Observation of the Ordinary

An intense glimpse into the skeletal figures of Ann Rogers
by Meredith Ellis

          In a studio cubicle, with a dozen paintings occupying white walls and thousands of spotted colors layering the floor, with three sparse white lights hanging from the center, and two brooms intersecting the three crossbeams above, the slight figure of Ann Rogers states reflectively, “Skeletons aren’t defined by age, class…race or scars. They’re the essence.”
          At first her words teeter on the line of artsy indulgence but I soon realize they lack the passionate elitism to push it over. She leans away from the “art is love and saving the world” babble and I’m grateful. Ann Rogers worships simplicity and finds intellectual art theories amusing.
          She merely observes. She paints. And then she stops there. Her words and artwork sit decidedly on opposite sides of a canyon. Rogers hesitates tremendously in defining her work with vague descriptions and underlying motives. And she won’t build the bridge to help them meet. She wants you to. She acknowledges subtleties about her subjects but casts no judgments.

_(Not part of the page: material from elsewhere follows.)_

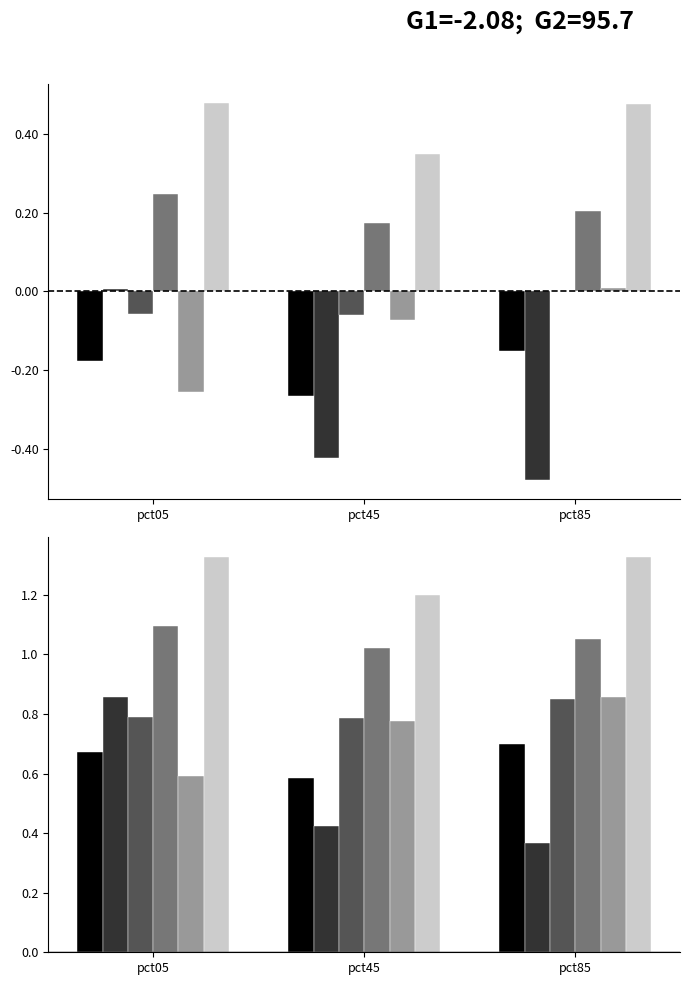

The value of May at pct05 is 0.6. True or false?

True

          For her, the coals fueling the train of human behavior pale in comparison to the locomotive itself. The intrigue lies in the shape of the train as it passed or the streak of white steam frozen into her memory. There exists no concept of “why?” Every painting, sketching and photograph seems dedicated to some slight mannerism or moment. Seemingly mundane things, like a girl running a strand of hair behind her ear or a man leaning over in an old chair, seem paramount in her work.
          The lack of psychological motives in her work doesn’t weaken the impact of her paintings. Instead they free all the abstractionist clutter, much like Belgian artist James Ensor’s Man of Sorrow; a single man expressing in surmountable grief through a series of red and black lines.

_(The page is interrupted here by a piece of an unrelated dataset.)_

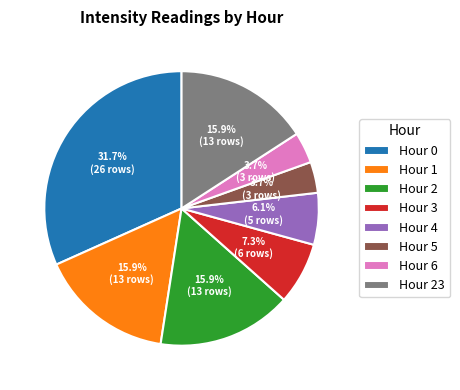

Does any single category account for the majority?

No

          Sometimes it seems impossible not to embellish the intentions of the painter. I assumed a painting with a boy gazing despondently into nothing possessed Orwellian leanings. The grey and blue swirled tragically around his subdued figure. The artist shrugs and merely says she painted a portrait of her brother on a nature hike. And the painting that resembles the three expressionless faces of Peter Jackson? She nods at the resemblance but explains, “That’s local Jim…the wine guy.”
          Her work goes down your throat easily like wine and echoes a sort of minimalist German expressionism. It begs the hypothetical question “what if Edvard Munch’s 1893 The Scream painting mated with a square box?”
The answer is Ann Rogers and her unfinished painting of two women. The face of the foremost woman, painted abundantly with yellow and roseate, stares on, deeply judgmental of anyone who passes.
          Though the emotion seems striking, like the harrowing scream of a man on a bridge in Munch’s work, it lends itself to simplicity with loose lines and limited paint.
          Probably the most expressionist influence shows through her painting of two skeletons slouching against one another like exhausted boxers in a ring. Their sparse bodies and yet fluid movements fool your eye into imagining the flesh around their frames. James Ensor’s famous work, depicting two skeletons fighting over a smoked herring, comes to mind. There’s a certain intrepid humanism that shouldn’t be there in these symbols of death.
          For Ann Rogers, a girl who passes the hours stealing model skeletons, her work candidly evaluates human nature in its purest form with keen detail and simple humanity. Her self-effacing nature resonates through the outstanding skeleton-inspired frames of her work and assures us there is nothing skeletal or sparse about captured emotion.